Given passage:
==*==

Chew On This

Submitted 3rd chapter of the noir series.

The chapters are sketches, later I'll assemble them for further development. That is, I wanna 'find' some interesting characters and situations to do something with.

Chapter 4 opens with a knife attack.
 
Finished reading START SCREAMING MURDER by Talmage Powell. Another noir adventure set in 1950s Tampa. Carny midgets are principal characters. One is a 3 foot tall beauty who looks like a child rather than a bowlegged squirt.

Started reading GETTING OFF by Lawrence Block, a beautiful woman picks up men, screws them, and murders them in their sleep afterwards.
 
Started reading THE THRILL KIDS by Vin Packer (female); the writing is awful and I deleted it from Kindle.

Started reading RED HEADS DIE SLOWLY by Gil Brewer, a Tampa noir writer of the 50s. A beautiful but evil blonde sets gullible guys up for murder convictions and death in the electric chair.
 
Looking at the premise thread I'm surprised no one knows what a premise is.
 
I read 100 pages or so of GETTING OFF by Lawrence Block, and shelved it.

Its one sex larded chapter after another with graphic depictions of underage sex tho the kids are teens. The pivotal character is 23 year old Barbie from Minnesota who tours America murdering people she seduces. Its terribly boring tho much of the action violates LIT standards.

The problem, it seems, is Barbie's teen years weren't traumatic, but fun. So you wonder where the steam is coming from. She runs into a guy she hasn't seen since she was 15, and is frustrated she cant lure him to bed so she can kill him. Lame.
 
Started writing FROM SEA TO SHINING SEA.

We cant pay our debts so the Congress leases many areas of America to China so they can recoup their losses from American bonds. The Chinese send over North Koreans to police these concessions. Within the concessions the Chinese create 100% employment; all work, and much of the work is agriculture, fishing, and hog production. American engineers fare better than folks with Gay Studies diplomas, who toil in rice paddies. Dissent? Hahahahaha.

==*==

Parts of the exercise:
**A.** In the blog post, turn the paragraph beginning "We cant pay our debts" into a short bulleted list that keeps its main facts.
**B.** According to the blog post, who wrote START SCREAMING MURDER?
**C.** Write the next part of the blog post, picking up after its final sentence.

Data:
==*==

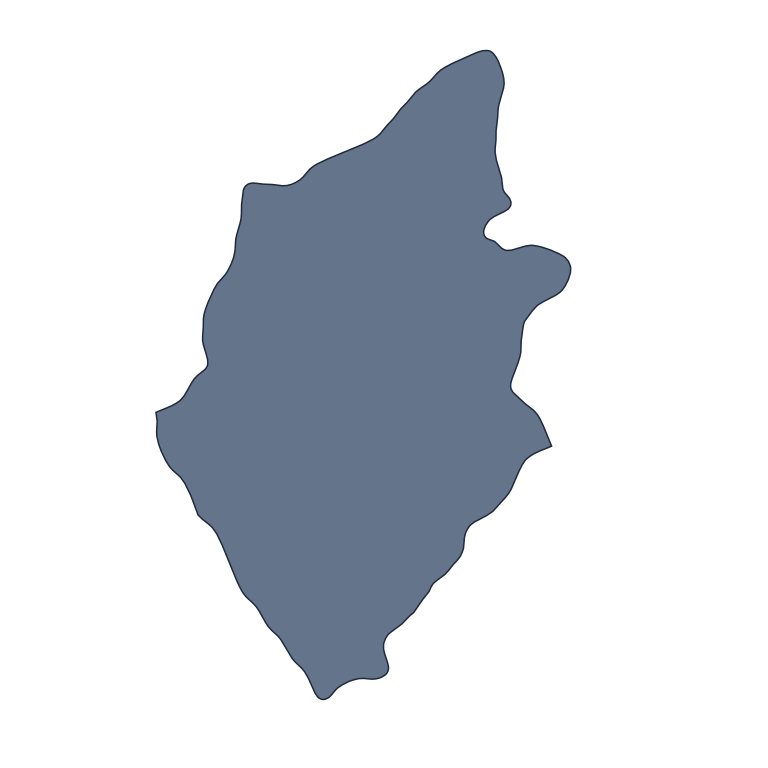 Quisquella, San Pedro de Macorís, Dominican Republic (orthographic projection), rotated 67°
{"feature_id": "3306468B80132338687245", "entity_name": "Quisquella", "entity_type": "district", "adm_level": 2, "iso_a3": "DOM", "parent_name": "Dominican Republic", "parent_adm1": "San Pedro de Macorís", "projection": "orthographic", "projection_center": [-69.415, 18.546], "detail": "fine", "context": "isolated", "style": "filled", "palette": "slate", "viewbox_px": 768, "rotation_deg": 67, "n_neighbors": 0, "source": "geoboundaries", "source_scale": "gbopen_adm2", "svg_char_len": 3326}
<svg xmlns="http://www.w3.org/2000/svg" viewBox="0 0 768 768"><g transform="rotate(67 384 384)"><path d="M506.7,254.0L484.8,253.7L477.5,254.0L472.9,254.6L468.4,255.9L466.4,256.7L457.1,261.9L442.2,268.5L438.5,269.0L436.4,268.6L434.5,267.9L432.6,266.8L429.2,264.1L417.1,252.5L411.7,248.0L408.1,245.6L398.0,240.9L385.5,233.5L382.3,231.1L380.9,229.6L374.7,219.0L372.0,213.2L371.3,210.8L370.5,205.7L369.3,190.4L368.1,185.4L367.1,183.2L364.6,179.0L359.9,173.5L354.4,168.9L350.1,166.8L347.8,166.3L343.2,166.3L338.6,167.7L336.5,168.9L332.6,171.9L325.3,178.8L320.2,184.6L317.2,188.6L314.5,192.9L313.5,195.2L312.3,200.0L310.6,214.4L309.1,218.6L307.9,220.4L304.9,222.7L296.6,226.2L295.3,227.1L291.2,231.6L289.9,232.6L288.4,233.3L286.5,233.6L284.4,233.4L282.4,232.6L280.6,231.4L277.5,228.3L275.0,224.4L274.0,222.2L272.9,217.4L272.2,205.5L271.4,201.2L270.5,199.3L269.2,197.7L267.5,196.6L265.8,196.0L262.2,195.9L254.4,198.3L251.0,198.4L239.7,195.1L222.0,193.1L214.5,191.3L210.5,189.6L203.0,185.5L194.7,181.9L183.5,175.5L175.4,171.5L171.5,168.9L158.3,158.3L154.1,155.9L149.3,154.3L144.3,153.4L139.3,152.9L131.8,152.7L127.1,153.1L122.7,154.2L120.7,155.1L118.8,156.6L117.4,158.5L115.8,162.8L115.2,167.5L115.1,172.5L115.6,196.2L116.3,204.0L117.2,209.1L118.7,213.6L123.2,223.2L124.5,227.5L126.4,236.5L127.7,240.9L133.6,252.3L137.1,260.7L143.5,271.9L147.1,280.1L152.1,289.6L153.6,294.0L154.5,299.0L155.1,309.4L154.8,346.5L155.3,359.1L156.0,363.8L157.2,368.3L161.9,377.7L163.3,381.9L164.0,386.5L164.1,391.1L163.4,395.7L161.9,399.9L156.6,409.1L152.8,417.1L147.9,425.7L146.9,429.6L147.0,431.6L147.5,433.5L148.4,435.4L149.7,436.9L151.1,438.0L163.2,445.0L171.3,448.6L175.5,450.7L179.4,453.4L188.9,461.1L192.8,463.9L203.0,469.0L208.9,473.1L214.2,478.1L218.9,483.7L221.5,487.7L226.3,497.9L230.5,503.6L240.3,514.3L245.6,519.2L249.3,522.2L253.3,524.7L261.6,528.4L269.2,532.3L273.2,534.0L277.6,535.0L288.8,536.2L292.9,536.9L296.7,538.4L298.4,539.6L299.6,541.2L300.6,542.9L303.4,552.7L305.2,556.8L307.8,560.7L316.6,572.2L318.8,576.4L319.7,578.6L320.6,583.2L321.1,588.0L321.0,605.0L329.8,607.4L339.4,612.1L343.8,613.6L351.2,614.9L358.8,615.3L369.1,614.9L376.4,613.7L380.8,612.2L390.4,607.7L397.9,606.1L411.3,605.4L432.1,606.3L437.5,604.0L445.0,599.9L449.0,598.1L456.5,596.5L469.7,595.9L507.5,596.4L515.4,596.1L520.6,595.5L525.5,594.3L535.2,590.0L539.6,588.5L544.5,587.6L557.2,586.2L562.1,585.3L566.5,583.8L574.2,580.3L578.6,578.9L601.2,575.7L605.6,574.2L613.5,570.8L617.8,569.5L625.2,568.6L642.0,568.2L646.1,567.3L648.0,566.4L649.6,564.9L650.7,563.2L651.2,561.3L651.1,557.5L649.8,554.1L646.3,547.3L645.6,545.0L644.6,540.1L644.1,532.4L644.5,527.2L645.4,522.2L647.0,517.9L650.9,510.6L652.3,506.6L652.9,502.4L652.9,500.3L652.2,496.2L651.3,494.3L650.0,492.7L648.2,491.3L646.2,490.4L641.9,489.6L632.6,488.8L627.9,488.0L623.7,486.2L621.9,485.0L618.8,482.0L616.4,478.4L615.5,476.3L611.8,461.1L607.7,451.7L605.9,445.8L597.2,432.1L593.4,425.0L592.4,423.4L588.8,419.5L586.8,416.4L585.6,412.6L583.0,402.0L581.2,398.1L577.2,390.6L574.4,384.5L572.2,380.8L569.3,377.6L566.1,374.9L556.7,369.9L553.3,367.4L550.4,364.3L548.1,360.7L547.3,358.6L546.3,354.1L545.1,340.2L543.7,333.4L535.4,315.6L533.1,311.6L530.3,307.8L517.1,293.9L512.5,288.5L509.9,284.6L508.8,282.5L507.5,278.0L506.8,273.3L506.5,266.1L506.7,254.0Z" fill="#64748b" stroke="#1e293b" stroke-width="1.5"/></g></svg>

==*==

Task results:
**A.**
- Because America cannot pay its debts, Congress leases many areas of the country to China so the Chinese can recoup their losses on American bonds.
- The Chinese send North Koreans to police these concessions.
- Inside the concessions there is 100% employment, and everyone works, largely in agriculture, fishing and hog production.
- American engineers fare better than people with Gay Studies diplomas, who toil in rice paddies.
- Dissent is laughed off.

**B.** Talmage Powell.

**C.**
Finished reading WITH A MADMAN BEHIND ME by Talmage Powell. Ed Rivers is a fat, ugly, older, balding Tampa private investigator. In this tale Ed tries to rescue a damsel in distress, and ends up, with her, at the bottom of Tampa Bay. Both are tied up, and Ed barely has time to free himself. The damsel dies. Then a rich woman hires him to find her missing foster son. Ed finds him, dead, then discovers that sonny and the dead girl were porn actors. Plenty of red herrings in this one, and the ending surprised me.

Powell is almost unknown today but back in the 60s he wrote for MISSION: Impossible and ALFRED HITCHCOCK PRESENTS. He was a natural at tv scripts and action adventure writing, and reminds me of Raymond Chandler minus the marvelous descriptions and metaphors. Ed Rivers is at home with carnies, whores, winos, and the Ybor City peasants who roll cigars.
 
Finished reading THE GIRL'S PHONE DOESNT ANSWER by Talmage Powell. Ed River's war hero friend is jailed for murdering 3 people with a Samurai sword during an alcoholic blackout. Another 150 page lightning read. I failed to correctly guess the identity of the real killer....again. Powell did a great job of hiding killers under your nose. One more Ed Rivers novel to go.

Started reading THE BLONDE ON THE STREET CORNER by David Goodis. Its a depressing tale of 4 mama's boys and 4 old maids who find each other. 8 unhappy people without prospects during the 1930s. But the old maids have jobs, and the guys offer....I have no idea what they bring to the party. Goodis was famous for unhappy endings.
 
Over on my alt account the Green E story, and a story I sold to a slasher movie producer, score lowest of all. Speaks volumes about LIT readers. My stories that get close to Red H status are knocked down a peg each time they get within a whisker of the goal. But overall they move up the ladder with time.
 
http://www.youtube.com/watch?v=wLhREoVHTl0

I had forgotten that Jackie Gleason produced tons of records of old love songs, and even composed and arranged a few originals such as MELANCHOLY SERENADE above. He couldn't read a note of music or play any instrument, he simply had a mind full of lovely tunes and a flawless sense of how it needed to sound.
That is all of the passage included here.